Using a variety of custom structs such as message
, sendable
, and receivable
the controller accepts connections from all nodes who want to join the experiment. It saves a list of the ports of each joined node, and when the experiment starts as triggered by user input it sends the list of all the peer node ports (not including the receiving node's port) to each node in the system for its own use, as well as the fault tolerance. From here it waits for any kill signal from user input, otherwise continuing to run.
This process implements custom structs such as message
, sendable
, and receivable
as well as overview
and round
. It also implements a high level abstraction, addMessage()

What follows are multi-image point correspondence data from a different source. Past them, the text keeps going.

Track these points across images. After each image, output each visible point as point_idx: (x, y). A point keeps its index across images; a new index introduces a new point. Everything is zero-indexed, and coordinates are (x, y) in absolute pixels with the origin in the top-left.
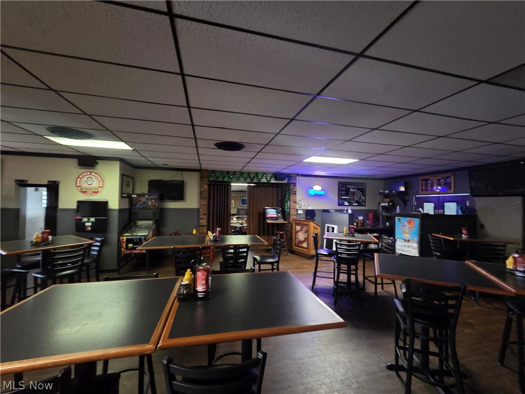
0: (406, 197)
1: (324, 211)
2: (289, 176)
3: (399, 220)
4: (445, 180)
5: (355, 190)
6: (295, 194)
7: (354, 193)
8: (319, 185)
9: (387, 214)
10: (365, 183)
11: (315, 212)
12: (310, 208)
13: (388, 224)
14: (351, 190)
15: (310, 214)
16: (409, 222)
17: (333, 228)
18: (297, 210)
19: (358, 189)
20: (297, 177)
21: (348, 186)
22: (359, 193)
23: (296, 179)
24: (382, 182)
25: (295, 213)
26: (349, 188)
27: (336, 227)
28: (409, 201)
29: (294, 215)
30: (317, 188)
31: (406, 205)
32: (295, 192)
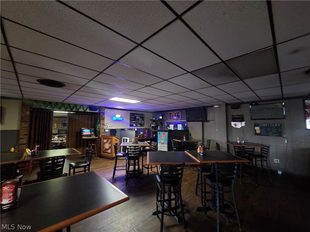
0: (163, 122)
1: (122, 129)
2: (100, 108)
3: (159, 133)
4: (178, 114)
5: (139, 118)
6: (104, 120)
7: (138, 119)
8: (119, 115)
9: (154, 130)
10: (144, 114)
11: (116, 130)
12: (113, 128)
13: (154, 135)
14: (137, 118)
15: (113, 132)
16: (164, 134)
17: (127, 140)
18: (105, 129)
19: (141, 117)
20: (106, 109)
21: (135, 116)
22: (141, 119)
23: (104, 110)
24: (152, 114)
25: (104, 131)
26: (136, 117)
27: (128, 139)
28: (164, 124)
29: (103, 133)
30: (118, 116)
31: (162, 126)
32: (104, 118)
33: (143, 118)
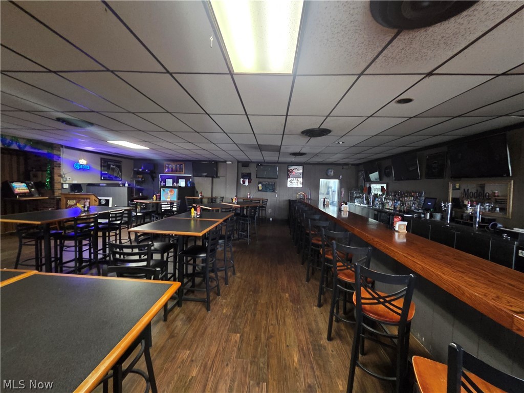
0: (154, 175)
1: (89, 185)
2: (51, 146)
3: (164, 190)
4: (180, 166)
5: (114, 167)
6: (60, 167)
7: (113, 169)
8: (84, 159)
10: (121, 161)
11: (82, 186)
12: (75, 182)
13: (141, 194)
14: (112, 166)
15: (76, 187)
16: (171, 191)
17: (107, 201)
18: (62, 184)
19: (117, 166)
20: (61, 149)
21: (109, 163)
22: (117, 169)
23: (60, 151)
24: (133, 161)
25: (60, 187)
26: (110, 165)
27: (111, 199)
28: (156, 177)
29: (59, 189)
30: (83, 162)
31: (154, 180)
32: (60, 164)
33: (119, 167)
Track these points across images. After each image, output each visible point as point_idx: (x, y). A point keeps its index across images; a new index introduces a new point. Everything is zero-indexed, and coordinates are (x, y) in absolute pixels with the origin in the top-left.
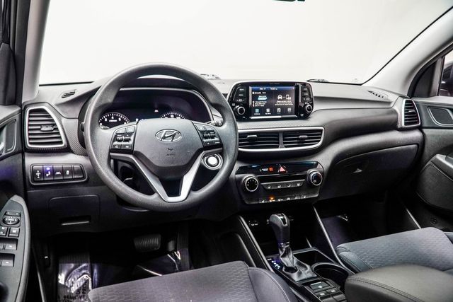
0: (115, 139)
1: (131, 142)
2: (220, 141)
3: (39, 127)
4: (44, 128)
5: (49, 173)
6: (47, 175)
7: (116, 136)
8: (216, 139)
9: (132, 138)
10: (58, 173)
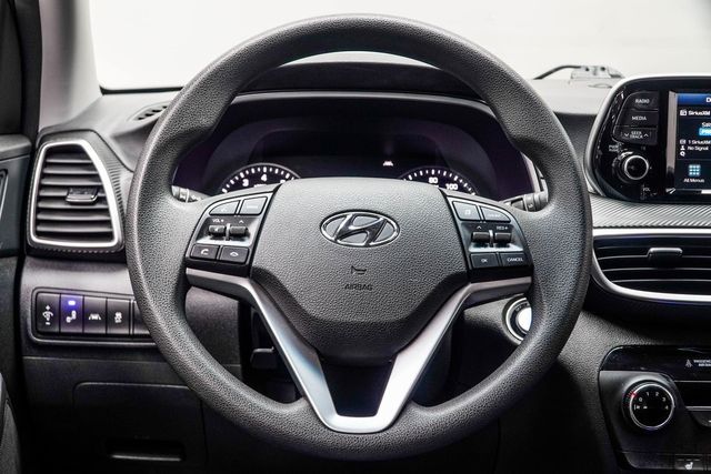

, which allowed us to easily add incoming message data to the local store in each node. Once a node is started, it connects to the controller process and sends its own port number for use by other nodes during the simulation. It then waits for the initialization message from the controller, at which point it sets up unicast connections with all other nodes in the system based on the portlist it receives from the controller. From here, it runs the approximate consensus protocol, updating its local store as messages are sent and received in accordance to the algorithm. Once consensus is determined to have been achieved, the node exits the consensus protocol loop and logs the number of rounds and time needed to achieve consensus. It then kills the simulation for this node.
The overview
struct in node.go
contains a slice of pointers to round
structs. Because of this design choice the round in the overview is considered to be in its own address space. Because of this, both struct definitions have their own mutexes rather than sharing one. By having the overview mutex only be invoked when dereferencing a round and having each round have its own mutex, rounds can be more quickly accessed and different rounds can be modified at the same time.
Given our implementation of approximate consensus and how we determine when consensus is achieved, there is the possibility that once a necessary amount of nodes reach consensus, it could cause other nodes to fail. This is due to the nodes that reached consensus stopping the broadcast of their state, which could potentially leave remaining nodes waiting. We don't see this as a road block in the correctness of our simulation as consensus is still properly reached amongst the required number of nodes. If we were inclined to change this behavior, however, we could change their behavior by either making hanging nodes timeout eventually or force nodes that have reached consensus to continue sending their state for a given number of rounds.
For all communication carried out throughout the simulation, we used Gob to encode all data as it is native to Golang and convenient in that specific encoders can be stored and accessed later on. This was ideal for all forms of controller-node and node-node communication, giving us predictable results as we built and tested our code.